Gráinne Flynn (Ireland)

Author: Gráinne Flynn

Gráinne Flynn is from Ireland and lives with type 1 diabetes.

“I was diagnosed with diabetes in 1993 in my 20s. My diabetes management has evolved over 30 years as I became more aware of education and technology. I have accessed both of those not because it was available but because of luck. This is where I was referred to formal diabetes education for the first time. This diabetes education was a rock-solid foundation on which to build my lifelong learning tower of diabetes management. I learned how to adjust my insulin to match my body’s needs to cover food. I also learned about the many other factors that affect my glucose levels that need to be considered; how active or inactive I am, lack of sleep, stress, adrenaline, and whatever else goes on inside our highly complex bodies to result in glucose levels that are not too high or too low. I’ve continued to learn how to better manage my diabetes through self-education using online resources and getting to know so many people with diabetes. This is both a blessing and a curse because I see the effects of not having access through the friends I’ve lost. A chap I went to school with was diagnosed a couple of years after me and was on dialysis and the transplant list when he died in 2018. Another friend has lost three of her toes, and her consultant is discussing amputating the rest.
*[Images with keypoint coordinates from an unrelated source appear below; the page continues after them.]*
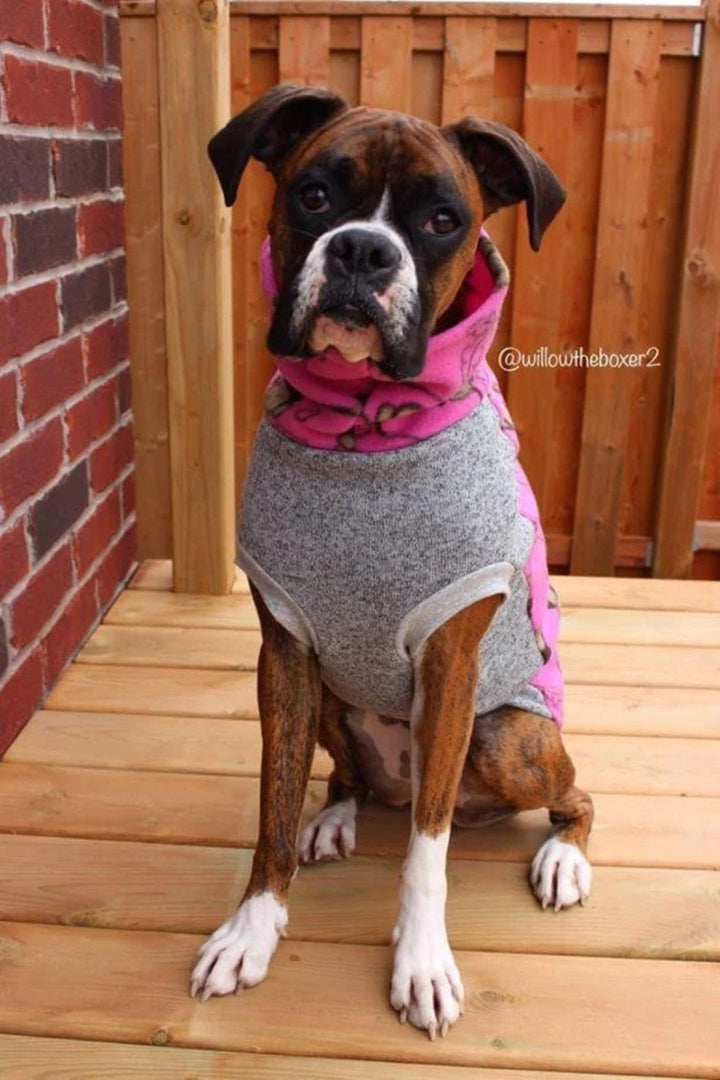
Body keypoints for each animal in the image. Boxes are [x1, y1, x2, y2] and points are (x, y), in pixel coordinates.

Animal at [188, 88, 595, 1041]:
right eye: (314, 196)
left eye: (442, 220)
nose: (363, 250)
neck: (363, 430)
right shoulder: (283, 655)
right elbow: (271, 804)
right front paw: (251, 929)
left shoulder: (450, 665)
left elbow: (425, 853)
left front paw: (422, 962)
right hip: (335, 700)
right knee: (346, 775)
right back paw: (336, 816)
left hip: (509, 735)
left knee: (563, 798)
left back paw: (562, 857)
In our local support group, I can see the line of privilege very clearly between those who have access and those who don’t. There is unequal access to education and technology nationally in Ireland. I see this from the several emails I receive every week from people trying to access technology. But there are thousands more who don’t have that inclination, who can’t travel to a clinic further away, who can’t pay for private care. It’s time to remove “luck” from diabetes care.”

“I have accessed diabetes education and technology not because they were available, but through luck and determination. It's time for our policymakers to take luck out of diabetes care.”